The kit helps AI assistants understand Arkiv's unique characteristics:

  • Indexer lag is normal (not an error)
  • Immutable history design patterns
  • Query shape standardization (type + spaceId + limit)
  • Wallet normalization everywhere

Concept Bridges

If you've taken the Vibes to App workshop, this visual shows how those concepts extend into the decentralized world. The progression from app ideas to traditional apps to serverless dapps demonstrates how Arkiv builds on familiar development patterns.

🤖 Learn More: See the AI Agent Kit section in the Visual Lesson, or check out the Next Steps section for links to the kit.

I'm at step 8: Understanding Arkiv (Optional).

Help me understand:
1. What entities, spaces, and attributes are
2. How queries work in Arkiv
3. The difference between reads and writes
4. How Arkiv differs from traditional databases
5. Why indexer lag happens

Provide clear explanations with examples from the code we've been using.

Update the internal implementation plan with notes and show me the plan so I can track your progress.

✓ Checkpoint

Troubleshooting

Q: Can I update or delete entities? A: Arkiv is append-only. You can't update or delete entities, but you can create new ones that reference old ones (like marking a message as "deleted" with an attribute).

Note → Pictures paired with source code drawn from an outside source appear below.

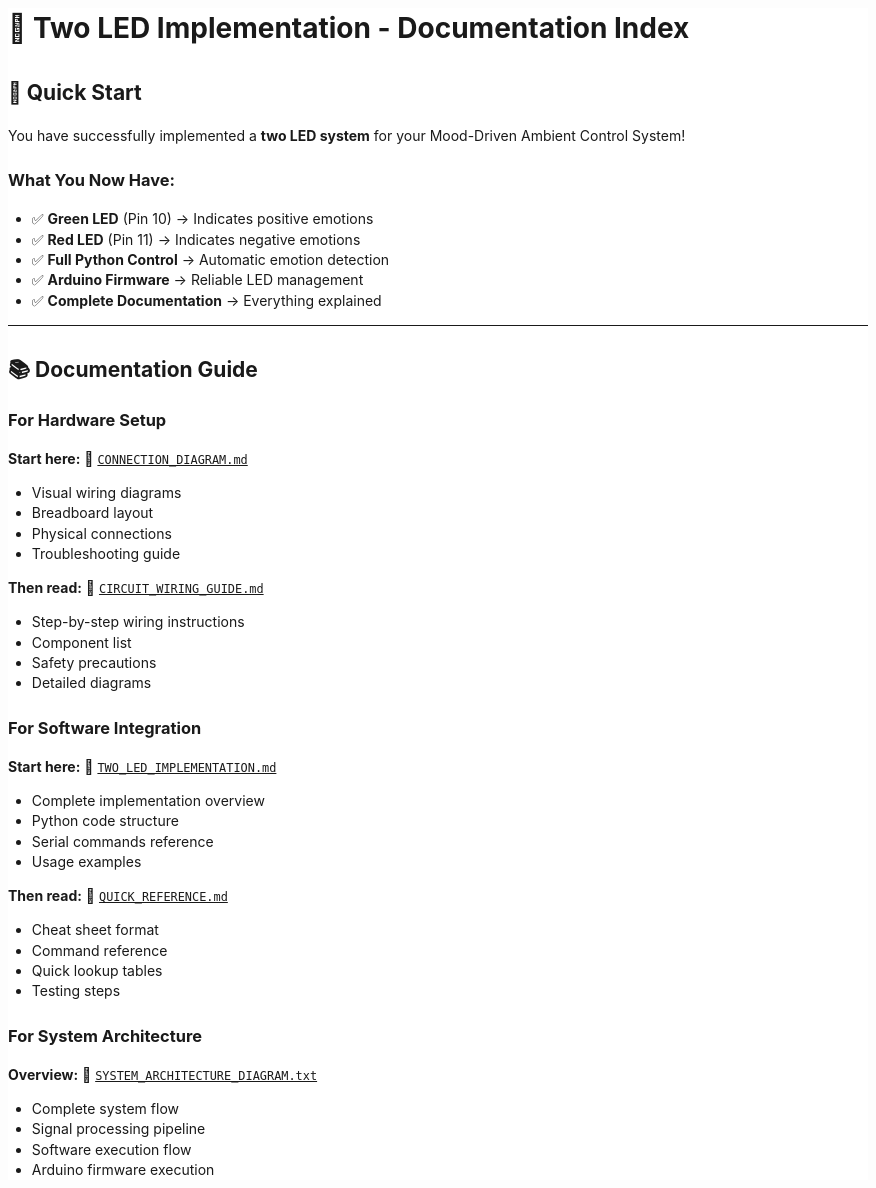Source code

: # 📖 Two LED Implementation - Documentation Index

## 🎯 Quick Start

You have successfully implemented a **two LED system** for your Mood-Driven Ambient Control System!

### What You Now Have:
- ✅ **Green LED** (Pin 10) → Indicates positive emotions
- ✅ **Red LED** (Pin 11) → Indicates negative emotions  
- ✅ **Full Python Control** → Automatic emotion detection
- ✅ **Arduino Firmware** → Reliable LED management
- ✅ **Complete Documentation** → Everything explained

---

## 📚 Documentation Guide

### For Hardware Setup

**Start here:** 📄 [`CONNECTION_DIAGRAM.md`](CONNECTION_DIAGRAM.md)
- Visual wiring diagrams
- Breadboard layout
- Physical connections
- Troubleshooting guide

**Then read:** 📄 [`CIRCUIT_WIRING_GUIDE.md`](CIRCUIT_WIRING_GUIDE.md)
- Step-by-step wiring instructions
- Component list
- Safety precautions
- Detailed diagrams

### For Software Integration

**Start here:** 📄 [`TWO_LED_IMPLEMENTATION.md`](TWO_LED_IMPLEMENTATION.md)
- Complete implementation overview
- Python code structure
- Serial commands reference
- Usage examples

**Then read:** 📄 [`QUICK_REFERENCE.md`](QUICK_REFERENCE.md)
- Cheat sheet format
- Command reference
- Quick lookup tables
- Testing steps

### For System Architecture

**Overview:** 📄 [`SYSTEM_ARCHITECTURE_DIAGRAM.txt`](SYSTEM_ARCHITECTURE_DIAGRAM.txt)
- Complete system flow
- Signal processing pipeline
- Software execution flow
- Arduino firmware execution

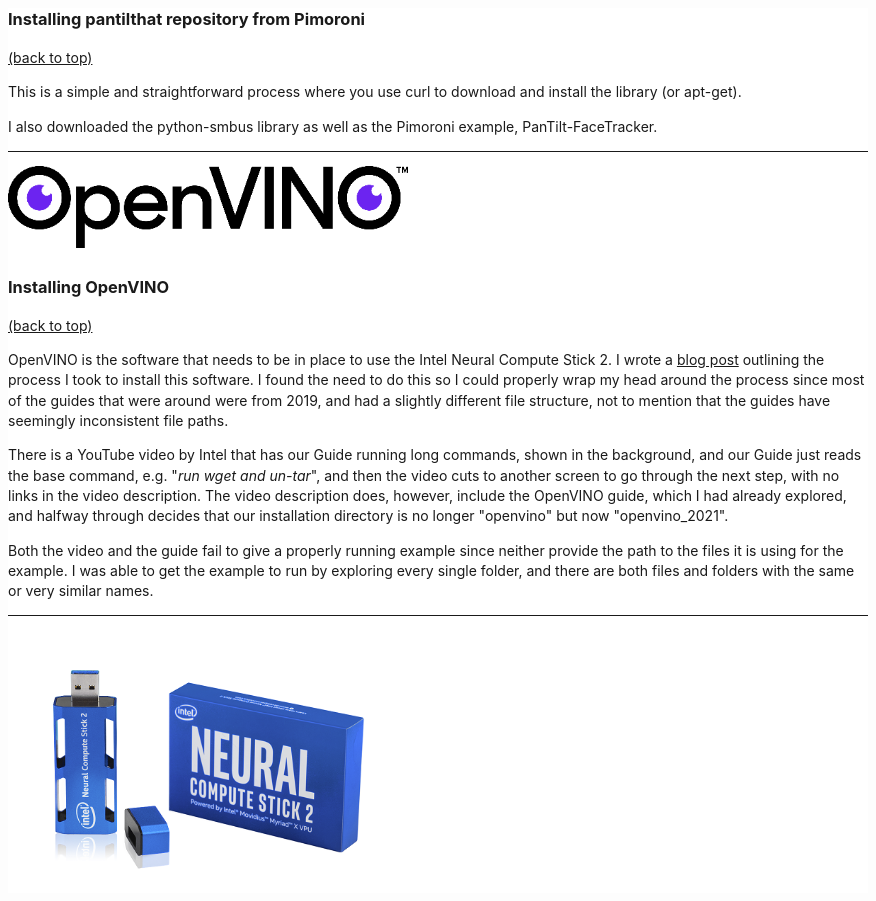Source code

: ### Installing pantilthat repository from Pimoroni
[(back to top)](#Face-Tracker-Project)

This is a simple and straightforward process where you use curl to download and install the library (or apt-get).

I also downloaded the python-smbus library as well as the Pimoroni example, PanTilt-FaceTracker.

---

<img src="./assets/img/openvino-logo.png" width="400" />

### Installing OpenVINO
[(back to top)](#Face-Tracker-Project)

OpenVINO is the software that needs to be in place to use the Intel Neural Compute Stick 2. I wrote a [blog post](https://christopher-j-caldarella.medium.com/installing-the-openvino-toolkit-250f089e4e32) outlining the process I took to install this software. I found the need to do this so I could properly wrap my head around the process since most of the guides that were around were from 2019, and had a slightly different file structure, not to mention that the guides have seemingly inconsistent file paths. 

There is a YouTube  video by Intel that has our Guide running long commands, shown in the background, and our Guide just reads the base command, e.g. "*run wget and un-tar*", and then the video cuts to another screen to go through the next step, with no links in the video description. The video description does, however, include the OpenVINO guide, which I had already explored, and halfway through decides that our installation directory is no longer "openvino" but now "openvino_2021". 

Both the video and the guide fail to give a properly running example since neither provide the path to the files it is using for the example. I was able to get the example to run by exploring every single folder, and there are both files and folders with the same or very similar names.

---

<img src="./assets/img/ncs2-lid-box.png" width="400" />
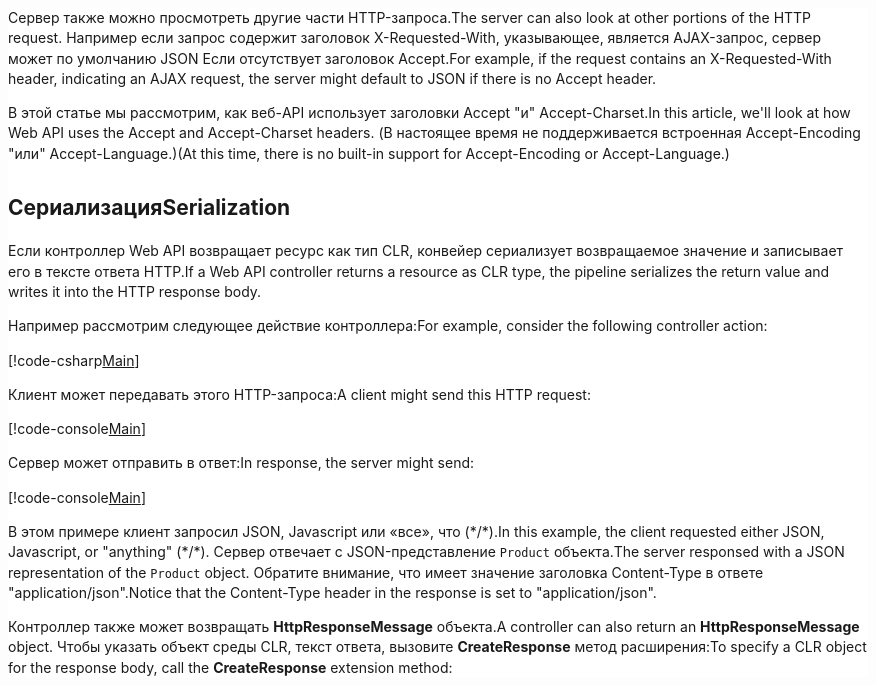<span data-ttu-id="8856b-112">Сервер также можно просмотреть другие части HTTP-запроса.</span><span class="sxs-lookup"><span data-stu-id="8856b-112">The server can also look at other portions of the HTTP request.</span></span> <span data-ttu-id="8856b-113">Например если запрос содержит заголовок X-Requested-With, указывающее, является AJAX-запрос, сервер может по умолчанию JSON Если отсутствует заголовок Accept.</span><span class="sxs-lookup"><span data-stu-id="8856b-113">For example, if the request contains an X-Requested-With header, indicating an AJAX request, the server might default to JSON if there is no Accept header.</span></span>

<span data-ttu-id="8856b-114">В этой статье мы рассмотрим, как веб-API использует заголовки Accept "и" Accept-Charset.</span><span class="sxs-lookup"><span data-stu-id="8856b-114">In this article, we'll look at how Web API uses the Accept and Accept-Charset headers.</span></span> <span data-ttu-id="8856b-115">(В настоящее время не поддерживается встроенная Accept-Encoding "или" Accept-Language.)</span><span class="sxs-lookup"><span data-stu-id="8856b-115">(At this time, there is no built-in support for Accept-Encoding or Accept-Language.)</span></span>

## <a name="serialization"></a><span data-ttu-id="8856b-116">Сериализация</span><span class="sxs-lookup"><span data-stu-id="8856b-116">Serialization</span></span>

<span data-ttu-id="8856b-117">Если контроллер Web API возвращает ресурс как тип CLR, конвейер сериализует возвращаемое значение и записывает его в тексте ответа HTTP.</span><span class="sxs-lookup"><span data-stu-id="8856b-117">If a Web API controller returns a resource as CLR type, the pipeline serializes the return value and writes it into the HTTP response body.</span></span>

<span data-ttu-id="8856b-118">Например рассмотрим следующее действие контроллера:</span><span class="sxs-lookup"><span data-stu-id="8856b-118">For example, consider the following controller action:</span></span>

[!code-csharp[Main](content-negotiation/samples/sample1.cs)]

<span data-ttu-id="8856b-119">Клиент может передавать этого HTTP-запроса:</span><span class="sxs-lookup"><span data-stu-id="8856b-119">A client might send this HTTP request:</span></span>

[!code-console[Main](content-negotiation/samples/sample2.cmd)]

<span data-ttu-id="8856b-120">Сервер может отправить в ответ:</span><span class="sxs-lookup"><span data-stu-id="8856b-120">In response, the server might send:</span></span>

[!code-console[Main](content-negotiation/samples/sample3.cmd)]

<span data-ttu-id="8856b-121">В этом примере клиент запросил JSON, Javascript или «все», что (\*/\*).</span><span class="sxs-lookup"><span data-stu-id="8856b-121">In this example, the client requested either JSON, Javascript, or "anything" (\*/\*).</span></span> <span data-ttu-id="8856b-122">Сервер отвечает с JSON-представление `Product` объекта.</span><span class="sxs-lookup"><span data-stu-id="8856b-122">The server responsed with a JSON representation of the `Product` object.</span></span> <span data-ttu-id="8856b-123">Обратите внимание, что имеет значение заголовка Content-Type в ответе &quot;application/json&quot;.</span><span class="sxs-lookup"><span data-stu-id="8856b-123">Notice that the Content-Type header in the response is set to &quot;application/json&quot;.</span></span>

<span data-ttu-id="8856b-124">Контроллер также может возвращать **HttpResponseMessage** объекта.</span><span class="sxs-lookup"><span data-stu-id="8856b-124">A controller can also return an **HttpResponseMessage** object.</span></span> <span data-ttu-id="8856b-125">Чтобы указать объект среды CLR, текст ответа, вызовите **CreateResponse** метод расширения:</span><span class="sxs-lookup"><span data-stu-id="8856b-125">To specify a CLR object for the response body, call the **CreateResponse** extension method:</span></span>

Q: How do I make data private? A: Use a unique SPACE_ID that only you know. While technically public on-chain, it's only discoverable if someone knows your space ID. For truly private data, encrypt the payload before storing.

Q: What's the cost of storing data? A: On testnet, it's free. On mainnet, you pay gas fees (similar to Ethereum). The cost depends on the size of your payload and current gas prices.

Q: How much data can I store? A: There are practical limits based on gas costs. For large files, consider storing a hash on-chain and the actual file elsewhere (IPFS, Arweave, etc.).

Q: Can I query across multiple spaces? A: No, queries are scoped to a single space. If you need data from multiple spaces, make separate queries and combine the results.

Q: How do shared spaces work? A: When multiple users use the same SPACE_ID, all entities with that space ID are queryable by anyone. Queries filter by spaceId attribute, not by wallet address. This means messages from different wallets appear together if they share the same space ID. In this tutorial, we use SPACE_ID=ns as a shared space so all participants can see each other's messages on the deployed hello-world page.